Universitas Sumatera Utara
Dalam hal ini sehubungan dengan judul terdapat dua variabel, yaitu variabel bebas
(X) dan variabel terikat (Y). Masing-masing variabel tersebut akan dijelaskan satu persatu
sebagai berikut:
1. Pengawasan sebagai variabel bebas (X), dengan indikator sebagai berikut :
a. Penetapan standar kerja.
- Adanya penentuan waktu, pada saat kapan dimulainya kegiatan dan kapan harus
selesai (jadwal kerja).
- Adanya pelaksanaan tugas yang sudah ditentukan (job description).
b. Pengukuran hasil kerja.
- Memeriksa hasil-hasil kerja yang dilaksanakan oleh seluruh pegawai.
- Tingkat kepatuhan terhadap instruksi yang diberikan.
- Tingkat kesesuaian waktu yang diberikan untuk mengerjakan pekerjaan.

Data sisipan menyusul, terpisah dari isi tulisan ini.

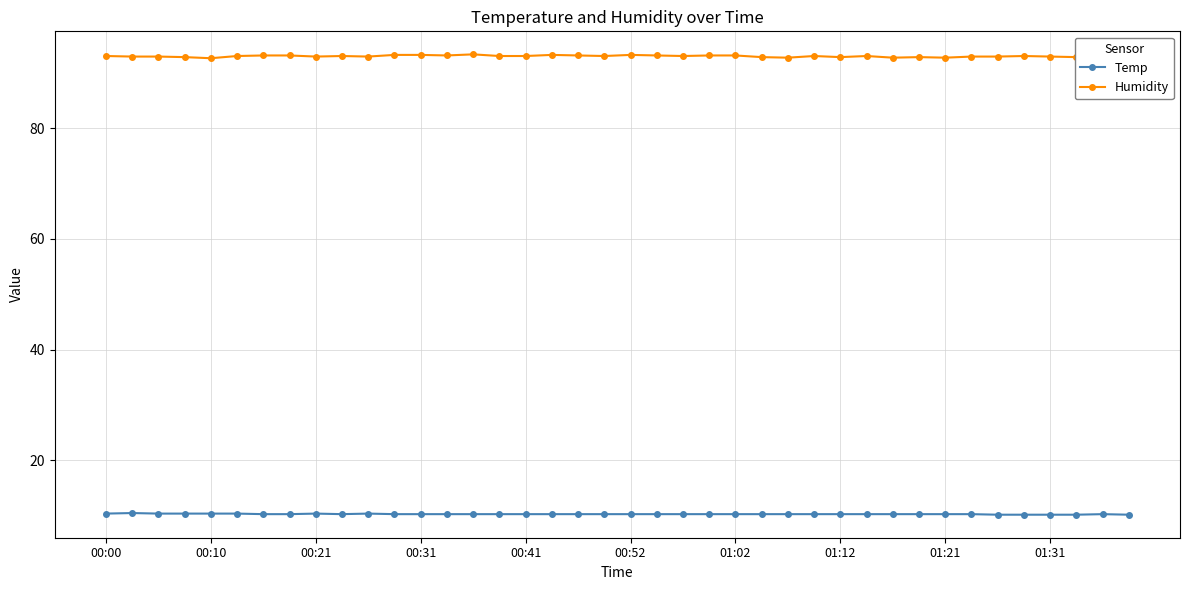

True or false: Temp has more than 1 interior local peaks.

True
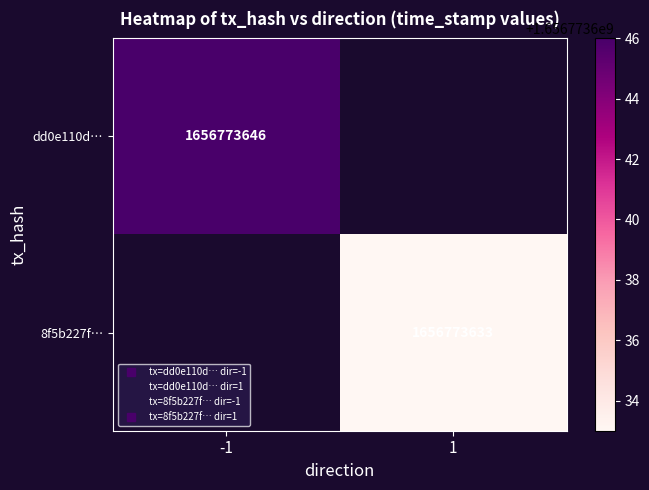

At -1, list the series in order from largest to smallest.

dd0e110daa4d374e4ce30d10e4a519b0b2392e7, 8f5b227f1177674f59ea57c412fbf5a694f72c1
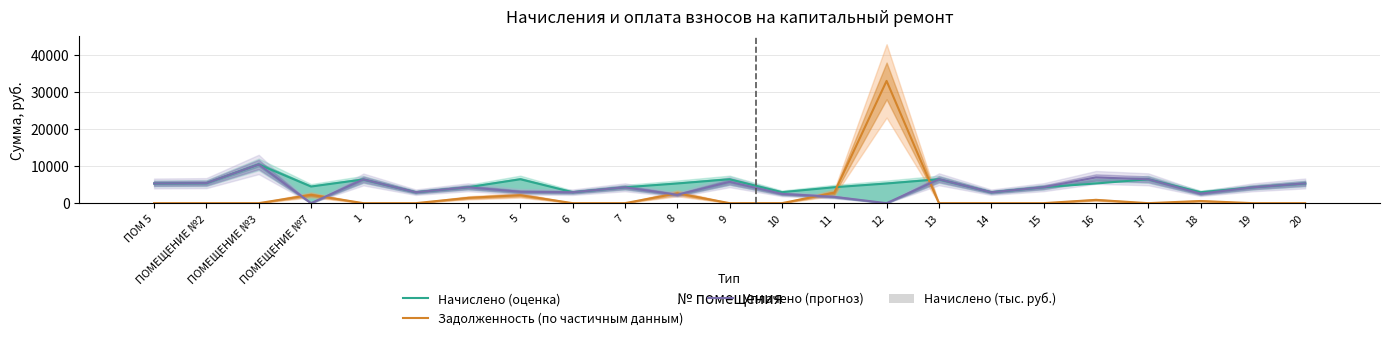

What is the average value of the Начислено (оценка) series?

5012.6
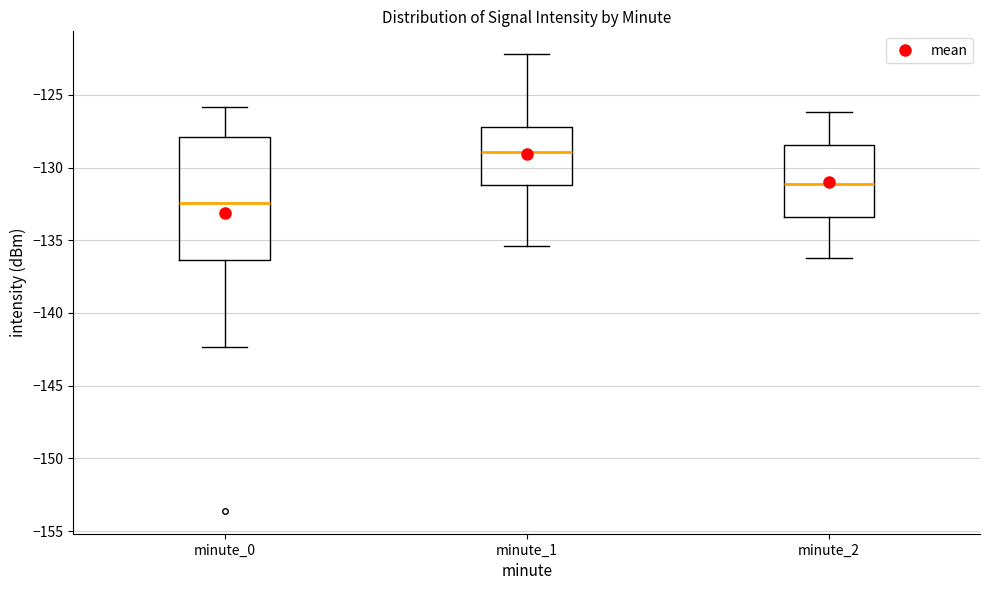

Comparing the boxes themselves (not the whiskers), which one is the tallest?

minute_0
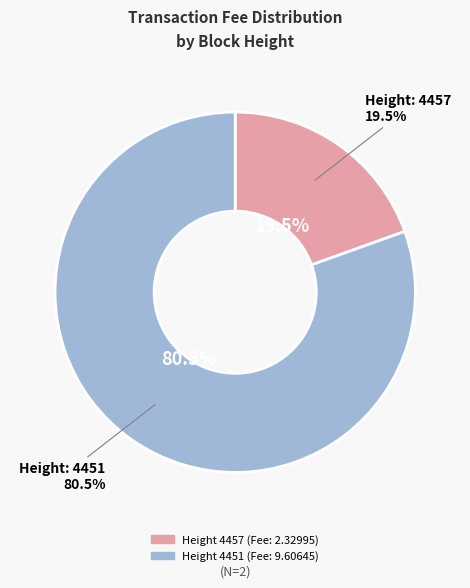

Approximately how many times larger is the value at 4457 compared to 4451?

0.2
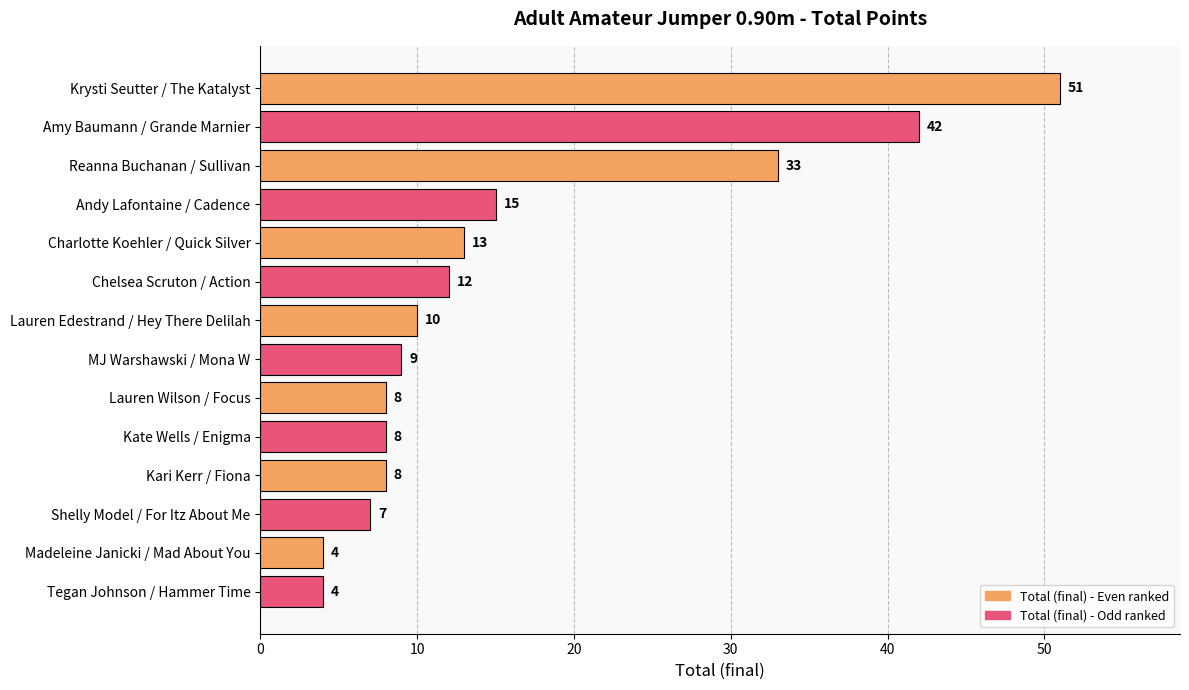

What is the difference between the maximum and second lowest values?

47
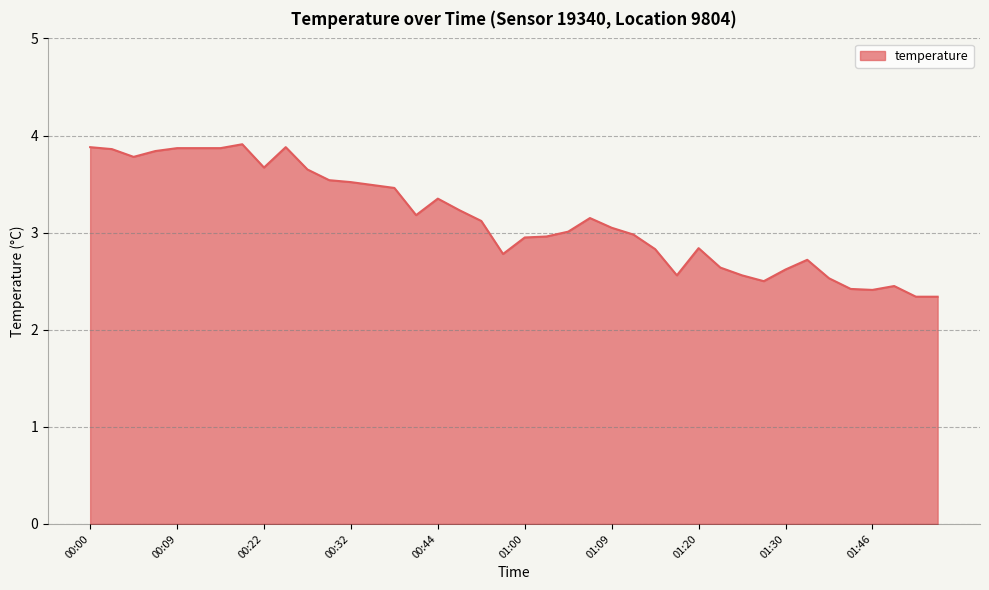

What is the maximum value shown in the chart?

3.9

c. Tindakan koreksi/perbaikan.
- Adanya solusi yang diberikan pimpinan apabila terjadi kesalahan atau kendala pada
saat pelaksanaan kegiatan.
- Menegur pihak yang melakukan penyimpangan.
- Adanya sanksi yang diberikan pimpinan apabila terjadi kesalahan seperti datang
terlambat, tugas tidak selesai pada waktunya, tidak hadir tanpa alasan, dsb.
d. Umpan balik.
- Monitoring pelaksanaan kerja.
- Menyampaikan umpan balik dengan cara yang tepat.
2. Produktivitas kerja sebagai variabel terikat (Y), dengan indikator sebagai berikut :
a. Efektifitas kerja meliputi :
Universitas Sumatera Utara
- Kualitas kerja yaitu mutu dari pekerjaan yang dihasilkan/ baik atau tidaknya mutu
yang dihasilkan.
- Kuantitas kerja yaitu menyangkut pencapaian target, hasil kerja yang sesuai dengan
rencana organisasi.
- Ketepatan waktu yaitu penyelesaian kerja yang harus sesuai dengan target waktu
yang telah ditentukan.
b. Efisiensi kerja.
- Banyak atau sedikitnya kesalahan yang dilakukan dalam bekerja.
- Penggunaan sarana dan prasarana yang tersedia dengan baik.
- Penghematan dalam melaksanakan tugas/pekerjaan.
c. Semangat kerja.
- Kecenderungan pegawai untuk bekerja lebih keras.
- Adanya pemberian penghargaan untuk memotivasi pegawai.
d. Disiplin kerja.
- Kepatuhan terhadap peraturan yang telah ditetapkan.
- Adanya pemberian sanksi kepada pegawai yang melanggar peraturan.